[Source texts of formatted documents]
####################

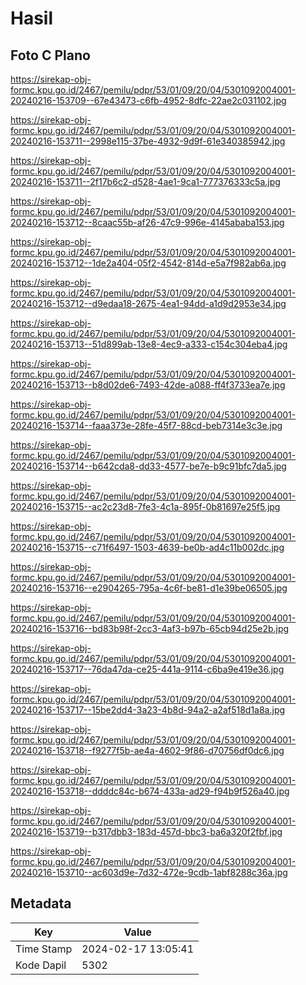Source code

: # Hasil

## Foto C Plano

https://sirekap-obj-formc.kpu.go.id/2467/pemilu/pdpr/53/01/09/20/04/5301092004001-20240216-153709--67e43473-c6fb-4952-8dfc-22ae2c031102.jpg

https://sirekap-obj-formc.kpu.go.id/2467/pemilu/pdpr/53/01/09/20/04/5301092004001-20240216-153711--2998e115-37be-4932-9d9f-61e340385942.jpg

https://sirekap-obj-formc.kpu.go.id/2467/pemilu/pdpr/53/01/09/20/04/5301092004001-20240216-153711--2f17b6c2-d528-4ae1-9ca1-777376333c5a.jpg

https://sirekap-obj-formc.kpu.go.id/2467/pemilu/pdpr/53/01/09/20/04/5301092004001-20240216-153712--8caac55b-af26-47c9-996e-4145ababa153.jpg

https://sirekap-obj-formc.kpu.go.id/2467/pemilu/pdpr/53/01/09/20/04/5301092004001-20240216-153712--1de2a404-05f2-4542-814d-e5a7f982ab6a.jpg

https://sirekap-obj-formc.kpu.go.id/2467/pemilu/pdpr/53/01/09/20/04/5301092004001-20240216-153712--d9edaa18-2675-4ea1-94dd-a1d9d2953e34.jpg

https://sirekap-obj-formc.kpu.go.id/2467/pemilu/pdpr/53/01/09/20/04/5301092004001-20240216-153713--51d899ab-13e8-4ec9-a333-c154c304eba4.jpg

https://sirekap-obj-formc.kpu.go.id/2467/pemilu/pdpr/53/01/09/20/04/5301092004001-20240216-153713--b8d02de6-7493-42de-a088-ff4f3733ea7e.jpg

https://sirekap-obj-formc.kpu.go.id/2467/pemilu/pdpr/53/01/09/20/04/5301092004001-20240216-153714--faaa373e-28fe-45f7-88cd-beb7314e3c3e.jpg

https://sirekap-obj-formc.kpu.go.id/2467/pemilu/pdpr/53/01/09/20/04/5301092004001-20240216-153714--b642cda8-dd33-4577-be7e-b9c91bfc7da5.jpg

https://sirekap-obj-formc.kpu.go.id/2467/pemilu/pdpr/53/01/09/20/04/5301092004001-20240216-153715--ac2c23d8-7fe3-4c1a-895f-0b81697e25f5.jpg

https://sirekap-obj-formc.kpu.go.id/2467/pemilu/pdpr/53/01/09/20/04/5301092004001-20240216-153715--c71f6497-1503-4639-be0b-ad4c11b002dc.jpg

https://sirekap-obj-formc.kpu.go.id/2467/pemilu/pdpr/53/01/09/20/04/5301092004001-20240216-153716--e2904265-795a-4c6f-be81-d1e39be06505.jpg

https://sirekap-obj-formc.kpu.go.id/2467/pemilu/pdpr/53/01/09/20/04/5301092004001-20240216-153716--bd83b98f-2cc3-4af3-b97b-65cb94d25e2b.jpg

https://sirekap-obj-formc.kpu.go.id/2467/pemilu/pdpr/53/01/09/20/04/5301092004001-20240216-153717--76da47da-ce25-441a-9114-c6ba9e419e36.jpg

https://sirekap-obj-formc.kpu.go.id/2467/pemilu/pdpr/53/01/09/20/04/5301092004001-20240216-153717--15be2dd4-3a23-4b8d-94a2-a2af518d1a8a.jpg

https://sirekap-obj-formc.kpu.go.id/2467/pemilu/pdpr/53/01/09/20/04/5301092004001-20240216-153718--f9277f5b-ae4a-4602-9f86-d70756df0dc6.jpg

https://sirekap-obj-formc.kpu.go.id/2467/pemilu/pdpr/53/01/09/20/04/5301092004001-20240216-153718--ddddc84c-b674-433a-ad29-f94b9f526a40.jpg

https://sirekap-obj-formc.kpu.go.id/2467/pemilu/pdpr/53/01/09/20/04/5301092004001-20240216-153719--b317dbb3-183d-457d-bbc3-ba6a320f2fbf.jpg

https://sirekap-obj-formc.kpu.go.id/2467/pemilu/pdpr/53/01/09/20/04/5301092004001-20240216-153710--ac603d9e-7d32-472e-9cdb-1abf8288c36a.jpg


## Metadata

| Key        | Value               |
| ---------- | ------------------- |
| Time Stamp | 2024-02-17 13:05:41 |
| Kode Dapil | 5302                |



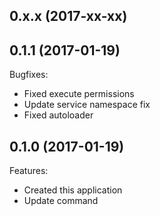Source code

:0.x.x (2017-xx-xx)
------------------



0.1.1 (2017-01-19)
------------------

Bugfixes:

* Fixed execute permissions
* Update service namespace fix
* Fixed autoloader

0.1.0 (2017-01-19)
------------------

Features:

* Created this application
* Update command
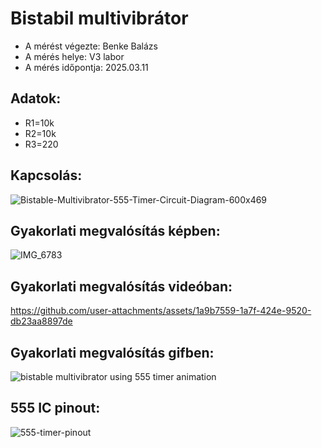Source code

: # Bistabil multivibrátor

- A mérést végezte: Benke Balázs
- A mérés helye: V3 labor
- A mérés időpontja: 2025.03.11

## Adatok:
- R1=10k
- R2=10k
- R3=220

## Kapcsolás:
![Bistable-Multivibrator-555-Timer-Circuit-Diagram-600x469](https://github.com/user-attachments/assets/a0dd9fe3-13d0-4d42-853b-a7419590aba3)

## Gyakorlati megvalósítás képben:
![IMG_6783](https://github.com/user-attachments/assets/ab3aac05-0e78-408c-8bab-37d3636188bf)

## Gyakorlati megvalósítás videóban:
https://github.com/user-attachments/assets/1a9b7559-1a7f-424e-9520-db23aa8897de

## Gyakorlati megvalósítás gifben:
![bistable multivibrator using 555 timer animation](https://github.com/user-attachments/assets/d1b865e9-4656-48aa-a09a-b365a54caeda)

## 555 IC pinout:
![555-timer-pinout](https://github.com/user-attachments/assets/f480c60f-0324-4a11-82c5-94a5189ff4be)
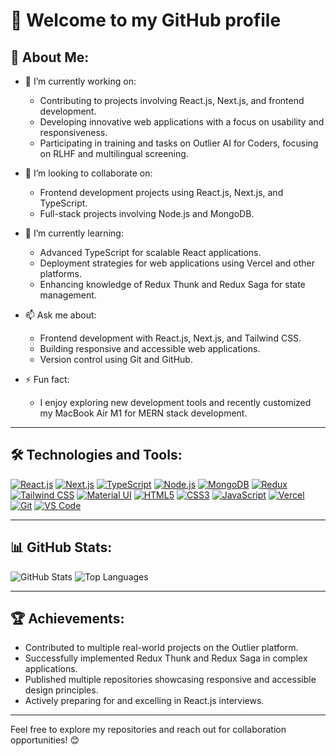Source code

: # 👋 Welcome to my GitHub profile

## 🚀 About Me:
- 🔭 I’m currently working on:
  - Contributing to projects involving React.js, Next.js, and frontend development.
  - Developing innovative web applications with a focus on usability and responsiveness.
  - Participating in training and tasks on Outlier AI for Coders, focusing on RLHF and multilingual screening.

- 🤝 I’m looking to collaborate on:
  - Frontend development projects using React.js, Next.js, and TypeScript.
  - Full-stack projects involving Node.js and MongoDB.

- 🌱 I’m currently learning:
  - Advanced TypeScript for scalable React applications.
  - Deployment strategies for web applications using Vercel and other platforms.
  - Enhancing knowledge of Redux Thunk and Redux Saga for state management.

- 📫 Ask me about:
  - Frontend development with React.js, Next.js, and Tailwind CSS.
  - Building responsive and accessible web applications.
  - Version control using Git and GitHub.

- ⚡ Fun fact:
  - I enjoy exploring new development tools and recently customized my MacBook Air M1 for MERN stack development.

---

## 🛠️ Technologies and Tools:
[![React.js](https://img.shields.io/badge/React.js-black?style=flat-square&logo=react)](https://reactjs.org/)
[![Next.js](https://img.shields.io/badge/Next.js-black?style=flat-square&logo=next.js)](https://nextjs.org/)
[![TypeScript](https://img.shields.io/badge/TypeScript-black?style=flat-square&logo=typescript)](https://www.typescriptlang.org/)
[![Node.js](https://img.shields.io/badge/Node.js-black?style=flat-square&logo=node.js)](https://nodejs.org/)
[![MongoDB](https://img.shields.io/badge/MongoDB-black?style=flat-square&logo=mongodb)](https://www.mongodb.com/)
[![Redux](https://img.shields.io/badge/Redux-black?style=flat-square&logo=redux)](https://redux.js.org/)
[![Tailwind CSS](https://img.shields.io/badge/Tailwind%20CSS-black?style=flat-square&logo=tailwind-css)](https://tailwindcss.com/)
[![Material UI](https://img.shields.io/badge/Material--UI-black?style=flat-square&logo=mui)](https://mui.com/)
[![HTML5](https://img.shields.io/badge/HTML5-black?style=flat-square&logo=html5)](https://developer.mozilla.org/en-US/docs/Web/HTML)
[![CSS3](https://img.shields.io/badge/CSS3-black?style=flat-square&logo=css3)](https://developer.mozilla.org/en-US/docs/Web/CSS)
[![JavaScript](https://img.shields.io/badge/JavaScript-black?style=flat-square&logo=javascript)](https://developer.mozilla.org/en-US/docs/Web/JavaScript)
[![Vercel](https://img.shields.io/badge/Vercel-black?style=flat-square&logo=vercel)](https://vercel.com/)
[![Git](https://img.shields.io/badge/Git-black?style=flat-square&logo=git)](https://git-scm.com/)
[![VS Code](https://img.shields.io/badge/VS%20Code-black?style=flat-square&logo=visual-studio-code)](https://code.visualstudio.com/)

---

## 📊 GitHub Stats:
![GitHub Stats](https://github-readme-stats.vercel.app/api?username=YourGitHubUsername&show_icons=true&theme=radical)
![Top Languages](https://github-readme-stats.vercel.app/api/top-langs/?username=YourGitHubUsername&layout=compact&theme=radical)

---

## 🏆 Achievements:
- Contributed to multiple real-world projects on the Outlier platform.
- Successfully implemented Redux Thunk and Redux Saga in complex applications.
- Published multiple repositories showcasing responsive and accessible design principles.
- Actively preparing for and excelling in React.js interviews.

---

Feel free to explore my repositories and reach out for collaboration opportunities! 😊
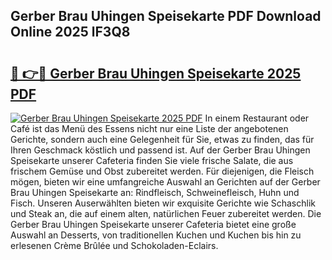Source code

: ## Gerber Brau Uhingen Speisekarte PDF Download Online 2025 lF3Q8

# <h2><a href="http://gc8g5b.nevu.top/?p=Gerber+Brau+Uhingen+Speisekarte">🔗 👉🔴 Gerber Brau Uhingen Speisekarte 2025 PDF</a></h2>

[![Gerber Brau Uhingen Speisekarte 2025 PDF](https://i.imgur.com/dBaPXMq.png)](http://gc8g5b.nevu.top/?p=Gerber+Brau+Uhingen+Speisekarte)
In einem Restaurant oder Café ist das Menü des Essens nicht nur eine Liste der angebotenen Gerichte, sondern auch eine Gelegenheit für Sie, etwas zu finden, das für Ihren Geschmack köstlich und passend ist. Auf der Gerber Brau Uhingen Speisekarte unserer Cafeteria finden Sie viele frische Salate, die aus frischem Gemüse und Obst zubereitet werden. Für diejenigen, die Fleisch mögen, bieten wir eine umfangreiche Auswahl an Gerichten auf der Gerber Brau Uhingen Speisekarte an: Rindfleisch, Schweinefleisch, Huhn und Fisch. Unseren Auserwählten bieten wir exquisite Gerichte wie Schaschlik und Steak an, die auf einem alten, natürlichen Feuer zubereitet werden. Die Gerber Brau Uhingen Speisekarte unserer Cafeteria bietet eine große Auswahl an Desserts, von traditionellen Kuchen und Kuchen bis hin zu erlesenen Crème Brûlée und Schokoladen-Eclairs.
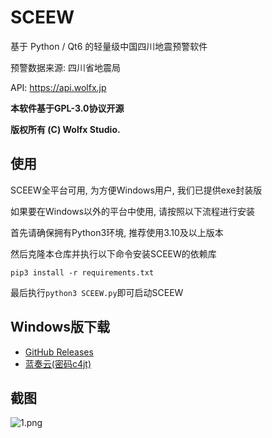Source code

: # SCEEW

基于 Python / Qt6 的轻量级中国四川地震预警软件

预警数据来源: 四川省地震局

API: https://api.wolfx.jp

**本软件基于GPL-3.0协议开源**

**版权所有 (C) Wolfx Studio.**

## 使用
SCEEW全平台可用, 为方便Windows用户, 我们已提供exe封装版

如果要在Windows以外的平台中使用, 请按照以下流程进行安装

首先请确保拥有Python3环境, 推荐使用3.10及以上版本

然后克隆本仓库并执行以下命令安装SCEEW的依赖库

`
pip3 install -r requirements.txt
`

最后执行`python3 SCEEW.py`即可启动SCEEW

## Windows版下载

*   [GitHub Releases](https://github.com/TenkyuChimata/SCEEW/releases/latest)
*   [蓝奏云(密码c4jt)](https://akarin.lanzoul.com/b00rbwxgf)

## 截图

![1.png](https://s2.loli.net/2024/01/24/IFSslpGPe6MEtvw.png)
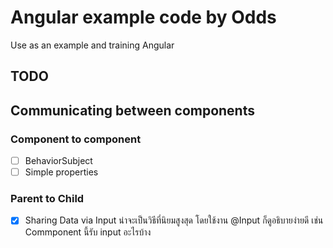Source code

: # Angular example code by Odds 

Use as an example and training Angular

## TODO 

## Communicating between components

### Component to component
- [ ] BehaviorSubject
- [ ] Simple properties

### Parent to Child 
- [x] Sharing Data via Input 
น่าจะเป็นวิธีที่นิยมสูงสุด โดยใช้งาน @Input ก็ดูอธิบายง่ายดี เช่น Commponent นี้รับ input อะไรบ้าง 

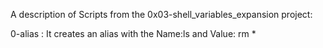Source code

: A description of Scripts from the 0x03-shell_variables_expansion project:

0-alias : It creates an alias with the Name:ls and Value: rm *


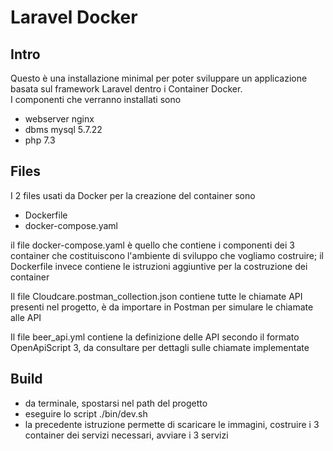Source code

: # Laravel Docker

## Intro

Questo è una installazione minimal per poter sviluppare un applicazione basata sul framework Laravel dentro i Container Docker.  
I componenti che verranno installati sono 

- webserver nginx
- dbms mysql 5.7.22
- php 7.3

## Files

I 2 files usati da Docker per la creazione del container sono 

- Dockerfile
- docker-compose.yaml

il file docker-compose.yaml è quello che contiene i componenti dei 3 container che costituiscono l'ambiente di sviluppo che vogliamo costruire;
il Dockerfile invece contiene le istruzioni aggiuntive per la costruzione dei container

Il file Cloudcare.postman_collection.json contiene tutte le chiamate API presenti nel progetto, è da importare in Postman per simulare 
le chiamate alle API 

Il file beer_api.yml contiene la definizione delle API secondo il formato OpenApiScript 3, da consultare per dettagli sulle chiamate implementate

## Build

- da terminale, spostarsi nel path del progetto
- eseguire lo script ./bin/dev.sh
- la precedente istruzione permette di scaricare le immagini, costruire i 3 container dei servizi necessari, avviare i 3 servizi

####################

*What is required*
All lines of the entries containing the string "compose" must be shown in full.

*Your solution*
- docker-compose.yaml
il file docker-compose.yaml è quello che contiene i componenti dei 3 container che costituiscono l'ambiente di sviluppo che vogliamo costruire;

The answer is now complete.